Back in 1950, weather forecasting took a massive leap forward. Researchers used the first ever programmable computer, ENIAC, to crunch numbers and solve equations that described how weather behaves. This was the start of a digital revolution in weather forecasting. Fast forward more than 70 years, and we’ve made some serious progress. Thanks to improvements in computing power and the models we use, our weather forecasts have become more accurate over time. In fact, a 7-day forecast today is about as accurate as a 5-day forecast back in 2000, and a 3-day forecast in 1980. That might not sound like a big deal, but it’s actually pretty impressive. Every extra day of accurate forecasting is valuable. It helps with things like logistics planning, disaster management, agriculture, and energy production. It’s a “quiet” revolution that has made a huge difference in our lives, saving lives and creating economic value in many sectors.
But now, we’re on the brink of another revolution in weather forecasting. And this time, it’s fueled by advances in machine learning. Instead of relying on hard-coded equations, the idea is to use algorithms that can learn from huge amounts of past weather data. The concept of using machine learning in weather forecasting has been around since 2018, but it’s really taken off in the last couple of years. Several large machine learning models have shown that they can rival the performance of the best physics-based models. For example, Google’s MetNet has demonstrated state-of-the-art regional weather forecasting capabilities, while Google DeepMind’s GraphCast can make global predictions at a competitive level. The great thing about these machine learning methods is that once they’re trained, they can create forecasts in just minutes using inexpensive hardware. In contrast, traditional weather forecasts require powerful supercomputers that run for hours every day. Machine learning opens up a world of possibilities for the weather forecasting community.

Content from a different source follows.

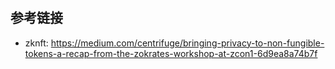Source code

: # 


## 参考链接
- zknft: https://medium.com/centrifuge/bringing-privacy-to-non-fungible-tokens-a-recap-from-the-zokrates-workshop-at-zcon1-6d9ea8a74b7f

And that’s not all. Leading weather forecasting centers, like the European Centre for Medium-Range Weather Forecasts (ECMWF) and the National Oceanic and Atmospheric Administration (NOAA), have also recognized the potential of machine learning. They’re investing in it and developing strategies to take advantage of this technology. But in order to make sure that machine learning models are trustworthy and optimized for the right goals, it’s crucial to evaluate them. Evaluating weather forecasts is no easy task because it’s a complex problem with many different aspects. Different users have different needs. For example, renewable energy producers care about wind speeds and solar radiation, while crisis response teams are concerned about storms and heat waves. There’s no single metric that can tell us what a “good” weather forecast is. The evaluation process has to take into account the multi-faceted nature of weather and its applications. On top of that, differences in evaluation setups can make it difficult to compare models. That’s why having a fair and reproducible way to evaluate and compare different methodologies is so important.

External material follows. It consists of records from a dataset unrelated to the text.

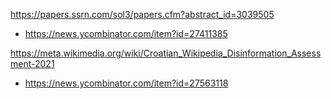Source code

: https://papers.ssrn.com/sol3/papers.cfm?abstract_id=3039505
* https://news.ycombinator.com/item?id=27411385

https://meta.wikimedia.org/wiki/Croatian_Wikipedia_Disinformation_Assessment-2021
* https://news.ycombinator.com/item?id=27563118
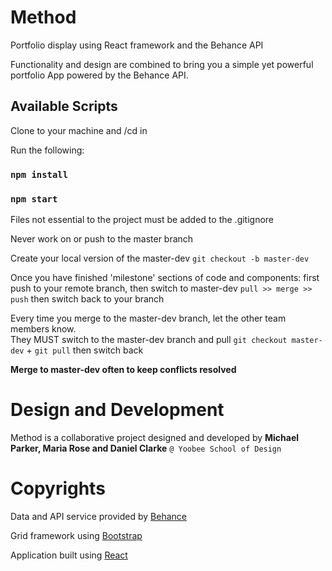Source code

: # Method
Portfolio display using React framework and the Behance API

Functionality and design are combined to bring you a simple yet powerful portfolio App powered by the Behance API. 

## Available Scripts

Clone to your machine and /cd in

Run the following:

### `npm install`

### `npm start`

Files not essential to the project must be added to the .gitignore

Never work on or push to the master branch

Create your local version of the master-dev `git checkout -b master-dev`

Once you have finished 'milestone' sections of code and components: first push to your remote branch, then switch to master-dev `pull >> merge >> push` then switch back to your branch

Every time you merge to the master-dev branch, let the other team members know.
<br> They MUST switch to the master-dev branch and pull `git checkout master-dev` + `git pull` then switch back

**Merge to master-dev often to keep conflicts resolved**

# Design and Development
Method is a collaborative project designed and developed by **Michael Parker, Maria Rose and Daniel Clarke** `@ Yoobee School of Design`

# Copyrights
Data and API service provided by [Behance](https://www.behance.net/)

Grid framework using [Bootstrap](https://getbootstrap.com/)

Application built using [React](https://reactjs.org/)
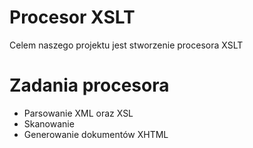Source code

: # Procesor XSLT #

Celem naszego projektu jest stworzenie procesora XSLT


# Zadania procesora #

  * Parsowanie XML oraz XSL
  * Skanowanie
  * Generowanie dokumentów XHTML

That brings us to WeatherBench 2 (WB2). WB2 is an update to the original benchmark that was published in 2020. Its goal is to accelerate the progress of data-driven weather models by providing a trusted and reproducible framework for evaluation. The official website of WB2 contains scores from several state-of-the-art models, including models from Google and other organizations. It also includes forecasts from traditional weather models, so we can compare and see how the new machine learning models stack up against the best physics-based models. WB2 also provides an open-source evaluation framework that makes it easier to evaluate forecasts. Weather forecast data at high resolutions can be computationally challenging, so the evaluation code is built on Apache Beam to distribute the computation and make it more efficient.
But the evaluation process doesn’t stop there. We’re constantly looking for ways to improve. We’re adding more data and metrics to the benchmark. We want to include station observations, better precipitation datasets, and even explore nowcasting and subseasonal-to-seasonal predictions. WeatherBench 2 is just the starting point, and we’re excited to see how it can aid researchers in developing the next generation of weather forecasting models.